—Melissa me dijo que no dijera nada.
Me arrodillé frente a él.
—¿Qué te dijo exactamente?
Se frotó los ojos.
—Dijo que la bolsa era de un hombre malo. Dijo que podría volver a por ella.
—¿Qué hombre malo? “El que vigila el autobús”.
La cocina pareció inclinarse.
Ethan continuó con voz temblorosa.
“Tiene una camioneta gris. Toma fotos cuando los niños se bajan. Jacob también lo vio”.
Melissa hablaba ahora rápidamente con los agentes.
No dejaba de señalar hacia la bolsa y luego hacia la calle.
Unos minutos después, un agente entró en la cocina.
“Señora, necesitamos hacerle unas preguntas a su hijo”.
Me quedé junto a Ethan mientras el agente se ponía en cuclillas a su altura.
Ella lo había sorprendido cerca de la casita de juegos y le había hecho prometer que no me lo contaría.
“¿Te amenazó?”, preguntó el agente.
Ethan negó con la cabeza.
“Dijo que mamá se asustaría”.
“¿Te dijo qué había dentro?”
El agente me miró de reojo.
“Su niñera dice que le quitó la bolsa a un hombre que había estado siguiendo el autobús escolar”.
Apenas podía asimilar las palabras.
“¿Por qué no llamó a la policía?”
“Dice que pensaba hacerlo”.
Alcé la voz.
“Escondió pruebas en la casita de juegos de mi hijo”.

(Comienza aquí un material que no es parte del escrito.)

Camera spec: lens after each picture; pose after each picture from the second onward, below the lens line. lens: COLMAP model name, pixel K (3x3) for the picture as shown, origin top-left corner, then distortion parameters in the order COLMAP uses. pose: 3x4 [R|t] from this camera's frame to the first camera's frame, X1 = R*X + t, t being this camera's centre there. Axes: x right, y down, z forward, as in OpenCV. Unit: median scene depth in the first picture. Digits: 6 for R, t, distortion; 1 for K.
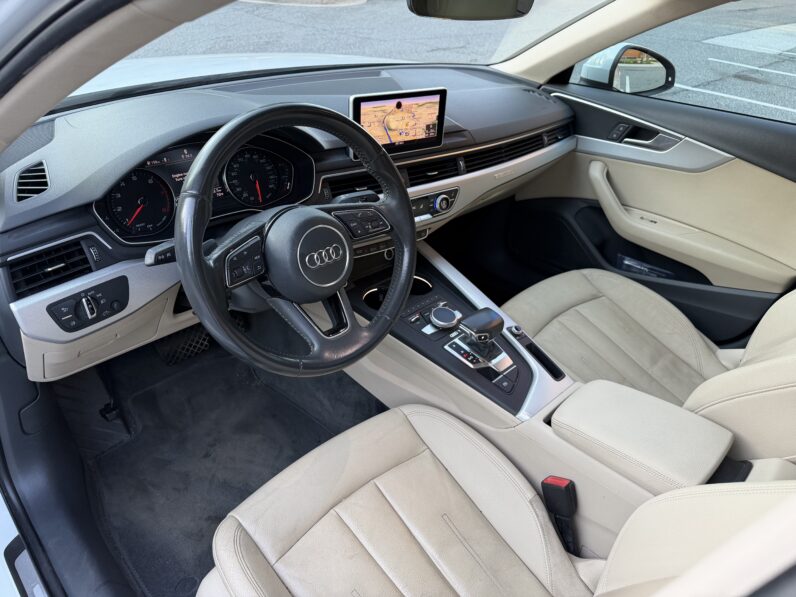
lens RADIAL K [[555.2, 0, 397.1], [0, 555.2, 308.1], [0, 0, 1]] dist [0.059207, -0.005573]
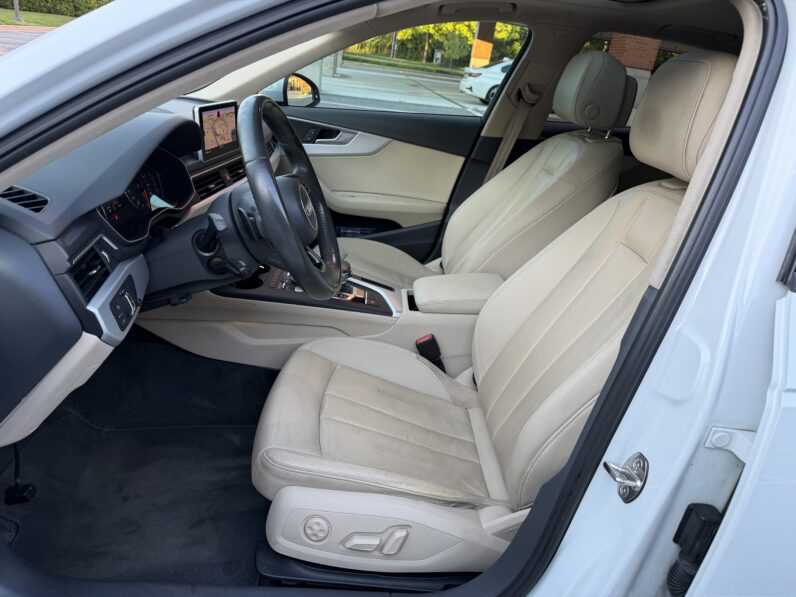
lens RADIAL K [[562.5, 0, 398.0], [0, 562.5, 298.5], [0, 0, 1]] dist [0.072535, -0.001935]
pose [[0.687997, -0.295815, 0.662687, -0.585952], [0.360216, 0.931922, 0.042025, 0.080854], [-0.630004, 0.209798, 0.747716, -0.061920]]
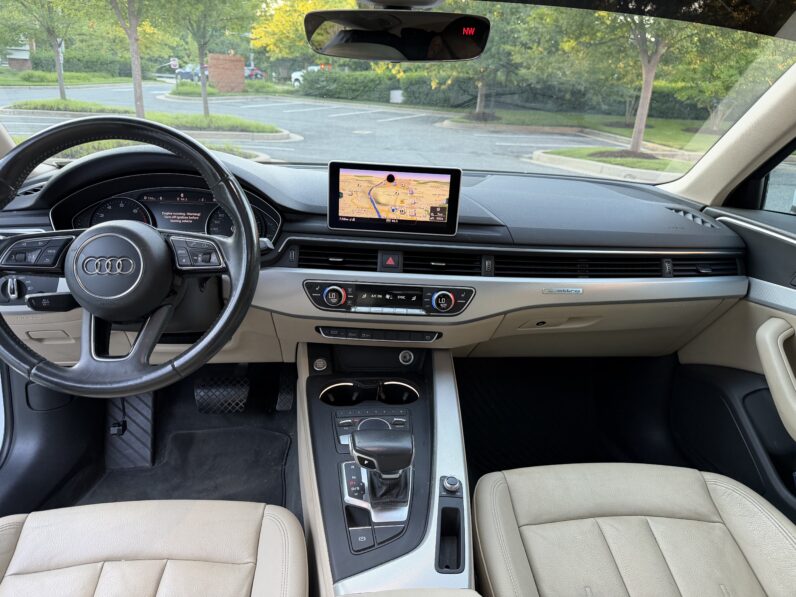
lens RADIAL K [[562.5, 0, 398.0], [0, 562.5, 298.5], [0, 0, 1]] dist [0.072535, -0.001935]
pose [[0.792673, 0.163956, -0.587187, 0.513389], [-0.331876, 0.923987, -0.190017, -0.015052], [0.511399, 0.345494, 0.786832, 0.322355]]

La expresión del agente permaneció serena.
“También dice que el hombre es su hermano mayor”.
Volví a mirar hacia afuera.
El agente explicó que su hermano, Darren, había salido recientemente de la cárcel. Había empezado a aparecer cerca de la ruta escolar.
Melissa había reconocido su camioneta y lo había confrontado.Dos días antes, ella había encontrado la bolsa de lona dentro del vehículo de él mientras este se encontraba en una gasolinera.
La tomó y se marchó.
Entró en pánico.
Creía que Darren registraría primero su apartamento. Nunca imaginó que Ethan la vería.
—Jacob se fijó en la camioneta que seguía al autobús —añadió el agente—. También vio a Melissa hablando con el conductor ayer. Pensó que ella estaba involucrada.
Por eso Jacob me había advertido.
Había visto lo suficiente para saber que algo andaba mal, pero no lo bastante para comprenderlo.
Ella se detuvo cerca de la entrada.
Tenía los ojos hinchados.
—Intentaba protegerlo —dijo.
Puse las manos sobre los hombros de Ethan.
—Le pediste a un niño de siete años que guardara un secreto sobre un hombre peligroso.
—Te quedaste al otro lado de la calle después de que te dije que te fueras.
—Vi el coche de policía doblando la esquina. Pensé que Darren podría estar cerca. No podía dejar a Ethan solo con esa bolsa en el jardín.
—Podrías habérmelo dicho.
Melissa miró a Ethan.
—Me daba vergüenza.
—Darren ya ha hecho daño a otras personas. Seguía creyendo que podía lidiar con él. Pensé que si entregaba la bolsa a la policía, él sabría que la había cogido yo. Entonces vendría a por todos vosotros.
—¿Así que la escondiste aquí?
Las lágrimas le rodaban por las mejillas.
—Fue un acto egoísta. Me dije a mí misma que sería más seguro durante una noche. Luego Ethan me vio. Supe que había empeorado las cosas.
Un agente se dirigió rápidamente hacia la parte delantera de la casa.
Minutos después, encontraron a Darren sentado en su camioneta gris, dos calles más allá.
Las fotografías que había en la bolsa mostraban a niños a lo largo de la ruta del autobús.
Algunas incluían direcciones y horarios escritos a mano.
La policía lo detuvo antes del atardecer.
Ella había ocultado pruebas y nos había puesto en peligro, aunque el miedo hubiera motivado sus decisiones.
Podía comprender su terror.
No podía justificar lo que había hecho.
Nunca volvió a trabajar para nosotros.
—Siento haberte hecho prometer eso —dijo—. Los adultos nunca deberían pedir a los niños que guarden secretos que les den miedo.
Ethan me miró antes de responder.
—Te perdono. Melissa se tapó la boca y lloró.
A la tarde siguiente, Jacob detuvo el autobús frente a nuestra casa.
Jacob se inclinó hacia la puerta abierta.
—¿Está bien tu mamá?
Ethan asintió.
Luego corrió a mis brazos.
Esta vez, lo estreché sin hacer preguntas.
Las sorpresas podían esperar.
Los secretos que causaban miedo, no.
Ethan prometió que siempre me lo contaría.